(Records drawn from a data source)
Start of Block

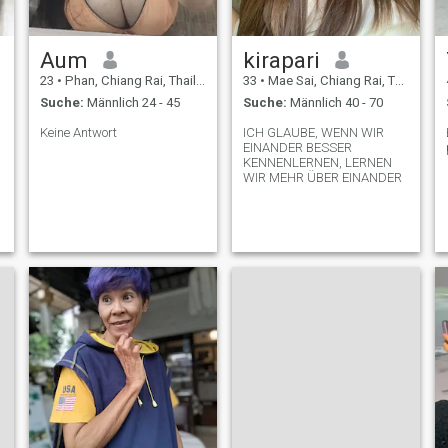
Aum
kirapari
23
•
Phan, Chiang Rai, Thailand
33
•
Mae Sai, Chiang Rai, Thailand
Suche:
Männlich 24 - 45
Suche:
Männlich 40 - 70
Keine Antwort
ICH GLAUBE, WENN WIR
EINANDER BESSER
KENNENLERNEN, LERNEN
WIR MEHR ÜBER EINANDER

End of Block

Extract every line of the records above that contains the string "Thailand".

Phan, Chiang Rai, Thailand
Mae Sai, Chiang Rai, Thailand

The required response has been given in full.